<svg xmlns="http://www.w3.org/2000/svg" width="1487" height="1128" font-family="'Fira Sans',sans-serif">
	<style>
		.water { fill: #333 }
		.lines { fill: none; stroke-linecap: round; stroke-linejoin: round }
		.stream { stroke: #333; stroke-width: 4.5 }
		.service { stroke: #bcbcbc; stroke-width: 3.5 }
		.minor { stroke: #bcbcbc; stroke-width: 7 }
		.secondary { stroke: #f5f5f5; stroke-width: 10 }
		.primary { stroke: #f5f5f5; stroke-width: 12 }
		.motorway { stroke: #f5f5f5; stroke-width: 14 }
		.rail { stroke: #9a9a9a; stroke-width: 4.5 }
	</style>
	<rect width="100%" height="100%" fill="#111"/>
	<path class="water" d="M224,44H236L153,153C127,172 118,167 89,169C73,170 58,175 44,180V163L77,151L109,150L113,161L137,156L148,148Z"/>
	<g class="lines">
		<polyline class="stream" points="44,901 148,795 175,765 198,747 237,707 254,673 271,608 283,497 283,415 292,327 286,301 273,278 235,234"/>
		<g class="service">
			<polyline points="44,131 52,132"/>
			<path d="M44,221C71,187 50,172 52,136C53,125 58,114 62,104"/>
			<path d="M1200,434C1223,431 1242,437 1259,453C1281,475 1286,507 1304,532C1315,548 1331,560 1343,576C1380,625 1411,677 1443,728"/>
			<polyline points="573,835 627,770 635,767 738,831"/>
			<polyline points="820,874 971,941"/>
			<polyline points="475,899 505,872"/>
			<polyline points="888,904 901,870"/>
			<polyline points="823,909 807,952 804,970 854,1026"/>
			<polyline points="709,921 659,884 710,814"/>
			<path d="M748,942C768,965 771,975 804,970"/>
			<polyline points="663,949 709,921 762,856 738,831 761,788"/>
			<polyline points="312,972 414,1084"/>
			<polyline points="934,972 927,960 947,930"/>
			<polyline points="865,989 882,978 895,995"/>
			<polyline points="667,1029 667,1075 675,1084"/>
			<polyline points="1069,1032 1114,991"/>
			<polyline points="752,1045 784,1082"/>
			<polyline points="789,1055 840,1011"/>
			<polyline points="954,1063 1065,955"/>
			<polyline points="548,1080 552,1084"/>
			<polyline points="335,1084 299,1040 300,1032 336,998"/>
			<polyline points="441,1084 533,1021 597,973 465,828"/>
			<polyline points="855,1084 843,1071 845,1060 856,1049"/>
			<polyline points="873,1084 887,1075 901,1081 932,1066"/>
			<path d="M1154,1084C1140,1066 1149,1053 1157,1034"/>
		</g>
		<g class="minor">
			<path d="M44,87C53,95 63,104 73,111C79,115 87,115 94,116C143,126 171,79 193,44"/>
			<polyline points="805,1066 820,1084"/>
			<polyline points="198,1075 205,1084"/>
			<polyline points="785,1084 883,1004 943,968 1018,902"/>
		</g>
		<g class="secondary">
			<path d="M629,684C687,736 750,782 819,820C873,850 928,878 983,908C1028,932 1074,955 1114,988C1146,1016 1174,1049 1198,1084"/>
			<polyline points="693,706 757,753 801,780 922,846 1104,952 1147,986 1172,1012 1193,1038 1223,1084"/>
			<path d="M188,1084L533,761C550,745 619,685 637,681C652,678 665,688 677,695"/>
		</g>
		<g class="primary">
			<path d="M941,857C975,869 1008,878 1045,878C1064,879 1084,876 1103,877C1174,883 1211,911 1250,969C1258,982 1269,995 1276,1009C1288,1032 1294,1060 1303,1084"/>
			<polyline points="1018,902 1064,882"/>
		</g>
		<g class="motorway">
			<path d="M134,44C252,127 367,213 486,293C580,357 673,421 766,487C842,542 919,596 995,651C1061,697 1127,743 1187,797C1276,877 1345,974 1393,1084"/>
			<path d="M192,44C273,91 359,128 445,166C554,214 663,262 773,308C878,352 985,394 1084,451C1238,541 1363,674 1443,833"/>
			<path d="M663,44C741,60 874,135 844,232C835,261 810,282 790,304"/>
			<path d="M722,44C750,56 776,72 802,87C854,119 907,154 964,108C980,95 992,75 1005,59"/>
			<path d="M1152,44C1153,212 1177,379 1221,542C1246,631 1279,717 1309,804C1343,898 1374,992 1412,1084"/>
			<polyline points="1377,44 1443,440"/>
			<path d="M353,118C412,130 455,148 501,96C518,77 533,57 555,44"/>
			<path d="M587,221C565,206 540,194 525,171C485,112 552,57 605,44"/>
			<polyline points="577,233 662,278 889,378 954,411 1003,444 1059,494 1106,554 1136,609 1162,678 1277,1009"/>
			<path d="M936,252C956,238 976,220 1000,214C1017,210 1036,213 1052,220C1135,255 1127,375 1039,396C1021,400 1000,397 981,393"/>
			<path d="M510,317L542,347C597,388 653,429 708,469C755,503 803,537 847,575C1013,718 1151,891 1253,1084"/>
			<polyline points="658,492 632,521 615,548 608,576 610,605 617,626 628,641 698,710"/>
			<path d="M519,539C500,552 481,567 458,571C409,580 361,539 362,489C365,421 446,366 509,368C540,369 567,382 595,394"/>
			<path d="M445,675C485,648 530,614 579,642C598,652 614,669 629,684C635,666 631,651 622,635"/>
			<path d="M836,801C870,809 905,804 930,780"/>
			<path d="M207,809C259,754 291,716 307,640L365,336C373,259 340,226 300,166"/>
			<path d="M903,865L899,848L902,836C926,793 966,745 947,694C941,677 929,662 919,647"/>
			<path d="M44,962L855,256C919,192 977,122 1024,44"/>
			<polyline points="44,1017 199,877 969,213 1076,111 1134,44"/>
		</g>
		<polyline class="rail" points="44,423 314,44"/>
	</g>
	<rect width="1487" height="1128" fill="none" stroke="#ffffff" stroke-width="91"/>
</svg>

Exercise instructions — Every line of data must be returned unchanged.

Answer below —
<svg xmlns="http://www.w3.org/2000/svg" width="1487" height="1128" font-family="'Fira Sans',sans-serif">
	<style>
		.water { fill: #333 }
		.lines { fill: none; stroke-linecap: round; stroke-linejoin: round }
		.stream { stroke: #333; stroke-width: 4.5 }
		.service { stroke: #bcbcbc; stroke-width: 3.5 }
		.minor { stroke: #bcbcbc; stroke-width: 7 }
		.secondary { stroke: #f5f5f5; stroke-width: 10 }
		.primary { stroke: #f5f5f5; stroke-width: 12 }
		.motorway { stroke: #f5f5f5; stroke-width: 14 }
		.rail { stroke: #9a9a9a; stroke-width: 4.5 }
	</style>
	<rect width="100%" height="100%" fill="#111"/>
	<path class="water" d="M224,44H236L153,153C127,172 118,167 89,169C73,170 58,175 44,180V163L77,151L109,150L113,161L137,156L148,148Z"/>
	<g class="lines">
		<polyline class="stream" points="44,901 148,795 175,765 198,747 237,707 254,673 271,608 283,497 283,415 292,327 286,301 273,278 235,234"/>
		<g class="service">
			<polyline points="44,131 52,132"/>
			<path d="M44,221C71,187 50,172 52,136C53,125 58,114 62,104"/>
			<path d="M1200,434C1223,431 1242,437 1259,453C1281,475 1286,507 1304,532C1315,548 1331,560 1343,576C1380,625 1411,677 1443,728"/>
			<polyline points="573,835 627,770 635,767 738,831"/>
			<polyline points="820,874 971,941"/>
			<polyline points="475,899 505,872"/>
			<polyline points="888,904 901,870"/>
			<polyline points="823,909 807,952 804,970 854,1026"/>
			<polyline points="709,921 659,884 710,814"/>
			<path d="M748,942C768,965 771,975 804,970"/>
			<polyline points="663,949 709,921 762,856 738,831 761,788"/>
			<polyline points="312,972 414,1084"/>
			<polyline points="934,972 927,960 947,930"/>
			<polyline points="865,989 882,978 895,995"/>
			<polyline points="667,1029 667,1075 675,1084"/>
			<polyline points="1069,1032 1114,991"/>
			<polyline points="752,1045 784,1082"/>
			<polyline points="789,1055 840,1011"/>
			<polyline points="954,1063 1065,955"/>
			<polyline points="548,1080 552,1084"/>
			<polyline points="335,1084 299,1040 300,1032 336,998"/>
			<polyline points="441,1084 533,1021 597,973 465,828"/>
			<polyline points="855,1084 843,1071 845,1060 856,1049"/>
			<polyline points="873,1084 887,1075 901,1081 932,1066"/>
			<path d="M1154,1084C1140,1066 1149,1053 1157,1034"/>
		</g>
		<g class="minor">
			<path d="M44,87C53,95 63,104 73,111C79,115 87,115 94,116C143,126 171,79 193,44"/>
			<polyline points="805,1066 820,1084"/>
			<polyline points="198,1075 205,1084"/>
			<polyline points="785,1084 883,1004 943,968 1018,902"/>
		</g>
		<g class="secondary">
			<path d="M629,684C687,736 750,782 819,820C873,850 928,878 983,908C1028,932 1074,955 1114,988C1146,1016 1174,1049 1198,1084"/>
			<polyline points="693,706 757,753 801,780 922,846 1104,952 1147,986 1172,1012 1193,1038 1223,1084"/>
			<path d="M188,1084L533,761C550,745 619,685 637,681C652,678 665,688 677,695"/>
		</g>
		<g class="primary">
			<path d="M941,857C975,869 1008,878 1045,878C1064,879 1084,876 1103,877C1174,883 1211,911 1250,969C1258,982 1269,995 1276,1009C1288,1032 1294,1060 1303,1084"/>
			<polyline points="1018,902 1064,882"/>
		</g>
		<g class="motorway">
			<path d="M134,44C252,127 367,213 486,293C580,357 673,421 766,487C842,542 919,596 995,651C1061,697 1127,743 1187,797C1276,877 1345,974 1393,1084"/>
			<path d="M192,44C273,91 359,128 445,166C554,214 663,262 773,308C878,352 985,394 1084,451C1238,541 1363,674 1443,833"/>
			<path d="M663,44C741,60 874,135 844,232C835,261 810,282 790,304"/>
			<path d="M722,44C750,56 776,72 802,87C854,119 907,154 964,108C980,95 992,75 1005,59"/>
			<path d="M1152,44C1153,212 1177,379 1221,542C1246,631 1279,717 1309,804C1343,898 1374,992 1412,1084"/>
			<polyline points="1377,44 1443,440"/>
			<path d="M353,118C412,130 455,148 501,96C518,77 533,57 555,44"/>
			<path d="M587,221C565,206 540,194 525,171C485,112 552,57 605,44"/>
			<polyline points="577,233 662,278 889,378 954,411 1003,444 1059,494 1106,554 1136,609 1162,678 1277,1009"/>
			<path d="M936,252C956,238 976,220 1000,214C1017,210 1036,213 1052,220C1135,255 1127,375 1039,396C1021,400 1000,397 981,393"/>
			<path d="M510,317L542,347C597,388 653,429 708,469C755,503 803,537 847,575C1013,718 1151,891 1253,1084"/>
			<polyline points="658,492 632,521 615,548 608,576 610,605 617,626 628,641 698,710"/>
			<path d="M519,539C500,552 481,567 458,571C409,580 361,539 362,489C365,421 446,366 509,368C540,369 567,382 595,394"/>
			<path d="M445,675C485,648 530,614 579,642C598,652 614,669 629,684C635,666 631,651 622,635"/>
			<path d="M836,801C870,809 905,804 930,780"/>
			<path d="M207,809C259,754 291,716 307,640L365,336C373,259 340,226 300,166"/>
			<path d="M903,865L899,848L902,836C926,793 966,745 947,694C941,677 929,662 919,647"/>
			<path d="M44,962L855,256C919,192 977,122 1024,44"/>
			<polyline points="44,1017 199,877 969,213 1076,111 1134,44"/>
		</g>
		<polyline class="rail" points="44,423 314,44"/>
	</g>
	<rect width="1487" height="1128" fill="none" stroke="#ffffff" stroke-width="91"/>
</svg>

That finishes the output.